Single by Gorillaz

from the album The Fall
- A-side: "Revolving Doors"
- Released: 14 March 2011
- Recorded: 23 October 2010 in Amarillo
- Genre: Trip hop; electronica;
- Length: 3:24
- Label: Parlophone
- Songwriter: Damon Albarn
- Producers: Gorillaz; Stephen Sedgwick;

Gorillaz singles chronology
| "Doncamatic" (2010) | "Revolving Doors" / "Amarillo" (2011) | "DoYaThing" (2012) |

Audio
- "Amarillo" on YouTube

= Amarillo (Gorillaz song) =

2011 single by Gorillaz

"Amarillo" is a double A-side single with "Revolving Doors" released by British alternative band Gorillaz from their iPad recorded album, The Fall.
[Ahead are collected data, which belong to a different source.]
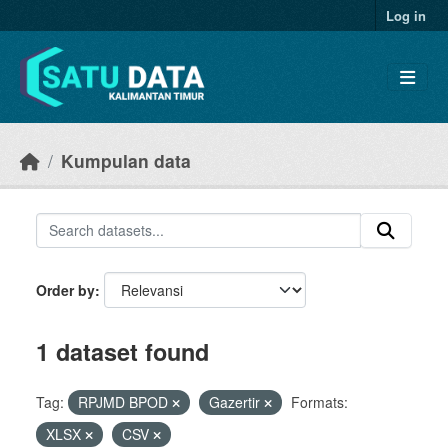
Skip to main content
Log in
Kumpulan data
Order by
1 dataset found
Tag:
RPJMD BPOD
Gazertir
Formats:
XLSX
CSV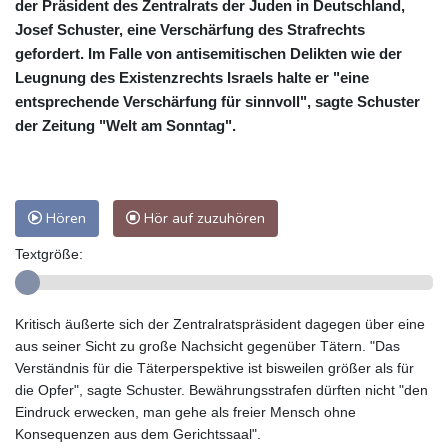
der Präsident des Zentralrats der Juden in Deutschland,
Josef Schuster, eine Verschärfung des Strafrechts
gefordert. Im Falle von antisemitischen Delikten wie der
Leugnung des Existenzrechts Israels halte er "eine
entsprechende Verschärfung für sinnvoll", sagte Schuster
der Zeitung "Welt am Sonntag".
Hören
Hör auf zuzuhören
Textgröße:
Kritisch äußerte sich der Zentralratspräsident dagegen über eine
aus seiner Sicht zu große Nachsicht gegenüber Tätern. "Das
Verständnis für die Täterperspektive ist bisweilen größer als für
die Opfer", sagte Schuster. Bewährungsstrafen dürften nicht "den
Eindruck erwecken, man gehe als freier Mensch ohne
Konsequenzen aus dem Gerichtssaal".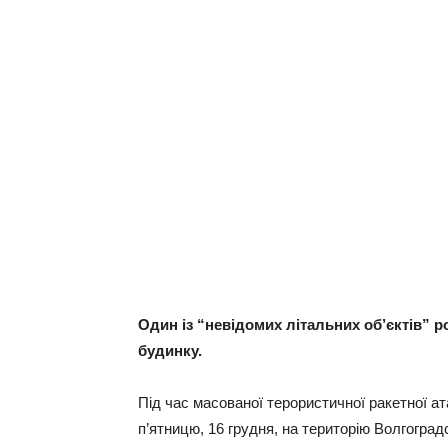
Один із “невідомих літальних об’єктів” 
будинку.
Під час масованої терористичної ракетної ат
п’ятницю, 16 грудня, на територію Волгоград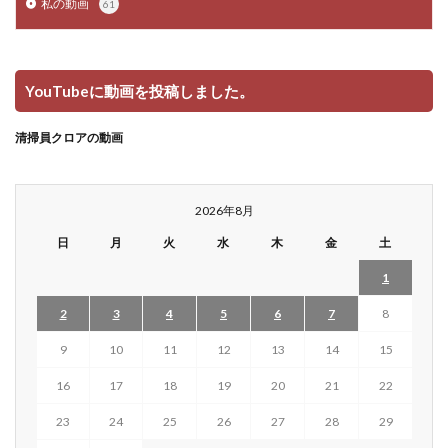
私の動画
61
YouTubeに動画を投稿しました。
清掃員クロアの動画
2026年8月
日
月
火
水
木
金
土
1
2
3
4
5
6
7
8
9
10
11
12
13
14
15
16
17
18
19
20
21
22
23
24
25
26
27
28
29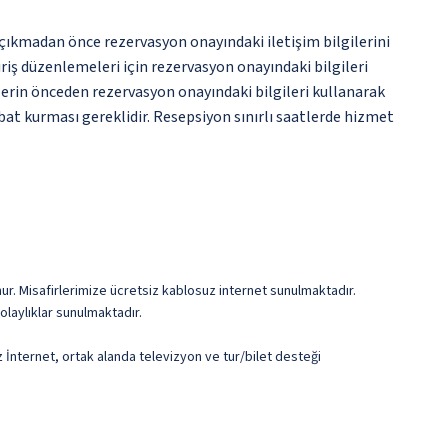
e çıkmadan önce rezervasyon onayındaki iletişim bilgilerini
giriş düzenlemeleri için rezervasyon onayındaki bilgileri
lerin önceden rezervasyon onayındaki bilgileri kullanarak
bat kurması gereklidir. Resepsiyon sınırlı saatlerde hizmet
ur. Misafirlerimize ücretsiz kablosuz internet sunulmaktadır.
olaylıklar sunulmaktadır.
z İnternet, ortak alanda televizyon ve tur/bilet desteği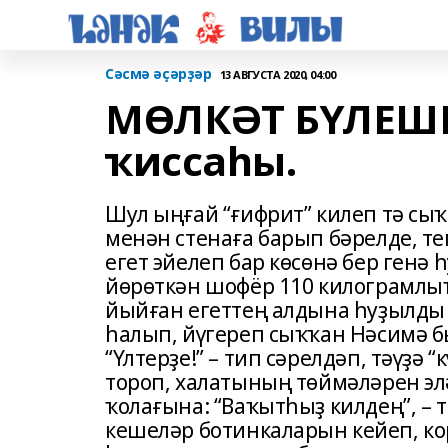
Сәсмә әҫәрҙәр
13 АВГУСТА 2020, 04:00
МӨЛКӘТ БҮЛЕШК
ҡиссаһы.
Шул ыңғай “ғифрит” килеп тә сыҡт
менән стенаға барып бәрелде, те
егет эйелеп бар көсөнә бер генә
йөрөткән шофёр 110 килограмлыҡ 
йыйған егеттең алдына һуҙылды 
һалып, йүгереп сыҡҡан Нәсимә б
“Үлтерҙе!” – тип сәрелдәп, тәүҙә
тороп, халатының төймәләрен эл
ҡолағына: “Ваҡытһыҙ килдең”, –
кешеләр ботинкаларын кейеп, ко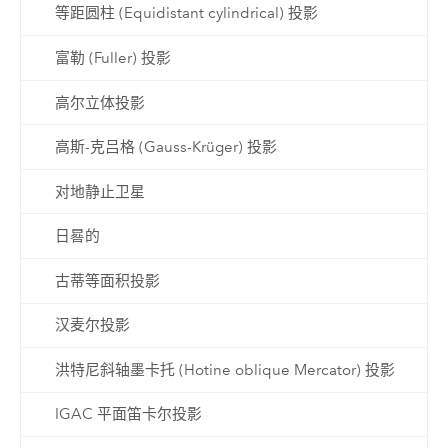
等距圆柱 (Equidistant cylindrical) 投影
富勒 (Fuller) 投影
高尔立体投影
高斯-克吕格 (Gauss-Krüger) 投影
对地静止卫星
日晷的
古蒂等面积投影
汉麦尔投影
洪特尼斜轴墨卡托 (Hotine oblique Mercator) 投影
IGAC 平面笛卡尔投影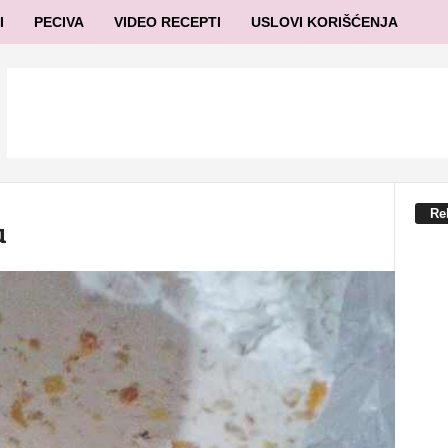
I
PECIVA
VIDEO RECEPTI
USLOVI KORIŠĆENJA
Re
u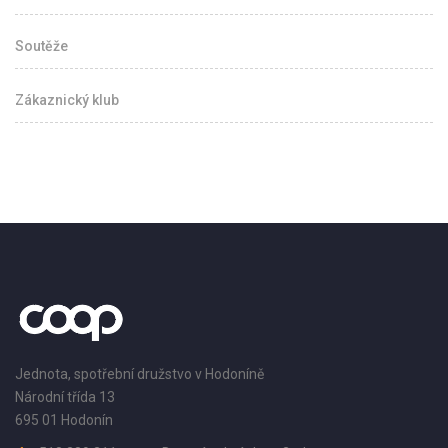
Soutěže
Zákaznický klub
Jednota, spotřební družstvo v Hodoníně
Národní třída 13
695 01 Hodonín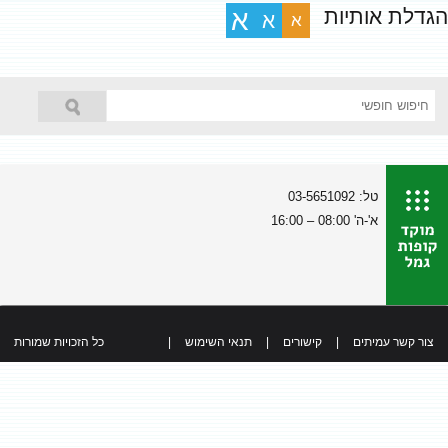
הגדלת אותיות
א
א
א
טל: 03-5651092
א'-ה' 08:00 – 16:00
צור קשר עמיתים
|
קישורים
|
תנאי השימוש
|
כל הזכויות שמורות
The word "amarillo" comes from Spanish and it translates to "yellow".

==Background==
"Amarillo" was recorded in Amarillo, Texas on 23 October 2010. The song features instrumentals from The Clash band member Mick Jones.

==Personnel==
- Damon Albarn – vocals, synthesizer, vocoder, recording engineer
- Mick Jones – guitar
- Stephen Sedgwick – mixing engineer, recording engineer
- Geoff Pesche – mastering engineer

==Critical reception==
NME gave the single a positive review saying "Amarillo is a slow, yet euphoric song that finds Damon's reverb-laden voice evocatively recalling America's vast great interior. One of the more fully formed songs on the album, you get a vivid portrait of a songwriter from the British Isles getting his mind around one of the world's largest open spaces."